Saved entries:
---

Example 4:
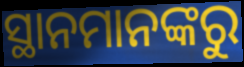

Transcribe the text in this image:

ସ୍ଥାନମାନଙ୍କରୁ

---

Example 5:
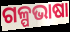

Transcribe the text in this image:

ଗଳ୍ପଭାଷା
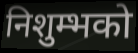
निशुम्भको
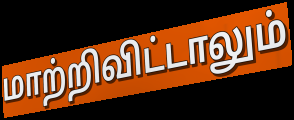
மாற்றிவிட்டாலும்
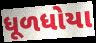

**WORK ORDER**
Give all the lines above again, character for character, without pictures.

**OUTPUT FOR THIS TASK**
---

Example 4:

Transcribe the text in this image:

ସ୍ଥାନମାନଙ୍କରୁ

---

Example 5:

Transcribe the text in this image:

ଗଳ୍ପଭାଷା
निशुम्भको
மாற்றிவிட்டாலும்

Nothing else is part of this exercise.